#### REQUIREMENT:
Check each line of the entries for "superviser" and report the ones that have it.

DATA FOR THIS EXERCISE section start

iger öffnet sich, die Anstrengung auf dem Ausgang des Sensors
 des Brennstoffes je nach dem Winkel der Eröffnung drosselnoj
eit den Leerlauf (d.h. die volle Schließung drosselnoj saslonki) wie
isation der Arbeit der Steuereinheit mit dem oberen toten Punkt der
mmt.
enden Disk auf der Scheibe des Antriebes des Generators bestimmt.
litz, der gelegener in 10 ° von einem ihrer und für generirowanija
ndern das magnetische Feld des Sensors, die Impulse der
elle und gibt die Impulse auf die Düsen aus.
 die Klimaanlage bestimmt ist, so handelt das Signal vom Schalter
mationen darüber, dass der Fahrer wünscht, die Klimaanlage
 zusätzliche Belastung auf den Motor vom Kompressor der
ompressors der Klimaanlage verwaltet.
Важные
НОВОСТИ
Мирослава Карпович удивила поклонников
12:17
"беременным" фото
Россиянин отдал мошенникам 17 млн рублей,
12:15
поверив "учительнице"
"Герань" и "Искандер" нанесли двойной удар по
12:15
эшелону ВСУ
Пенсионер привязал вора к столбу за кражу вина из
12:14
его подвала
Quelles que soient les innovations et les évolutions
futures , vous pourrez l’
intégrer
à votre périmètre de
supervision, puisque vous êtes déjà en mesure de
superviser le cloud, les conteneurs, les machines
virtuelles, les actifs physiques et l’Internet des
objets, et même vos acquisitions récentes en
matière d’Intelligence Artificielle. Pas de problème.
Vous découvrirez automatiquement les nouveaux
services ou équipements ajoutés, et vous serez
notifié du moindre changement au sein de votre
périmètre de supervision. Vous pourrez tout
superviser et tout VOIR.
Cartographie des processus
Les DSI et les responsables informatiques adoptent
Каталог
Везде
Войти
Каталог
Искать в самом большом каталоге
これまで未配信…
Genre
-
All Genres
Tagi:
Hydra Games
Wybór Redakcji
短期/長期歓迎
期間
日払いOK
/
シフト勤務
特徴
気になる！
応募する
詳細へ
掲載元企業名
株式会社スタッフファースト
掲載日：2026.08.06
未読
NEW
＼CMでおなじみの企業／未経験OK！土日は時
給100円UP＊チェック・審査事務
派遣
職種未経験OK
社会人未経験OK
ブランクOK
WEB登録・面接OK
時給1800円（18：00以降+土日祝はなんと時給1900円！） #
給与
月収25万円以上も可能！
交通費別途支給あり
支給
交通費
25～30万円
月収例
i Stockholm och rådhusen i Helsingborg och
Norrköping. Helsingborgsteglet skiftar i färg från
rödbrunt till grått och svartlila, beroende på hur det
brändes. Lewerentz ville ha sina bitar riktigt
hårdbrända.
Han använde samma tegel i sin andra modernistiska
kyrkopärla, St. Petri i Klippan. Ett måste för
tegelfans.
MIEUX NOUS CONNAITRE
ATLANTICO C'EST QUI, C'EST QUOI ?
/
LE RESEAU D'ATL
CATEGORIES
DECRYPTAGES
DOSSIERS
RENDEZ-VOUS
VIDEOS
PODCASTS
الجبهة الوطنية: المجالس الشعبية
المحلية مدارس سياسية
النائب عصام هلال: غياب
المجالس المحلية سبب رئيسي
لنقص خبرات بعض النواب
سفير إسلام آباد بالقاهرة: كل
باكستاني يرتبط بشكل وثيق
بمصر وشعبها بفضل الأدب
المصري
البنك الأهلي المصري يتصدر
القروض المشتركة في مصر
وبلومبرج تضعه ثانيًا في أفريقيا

DATA FOR THIS EXERCISE section end

#### EXERCISE SOLUTION:
superviser le cloud, les conteneurs, les machines
superviser et tout VOIR.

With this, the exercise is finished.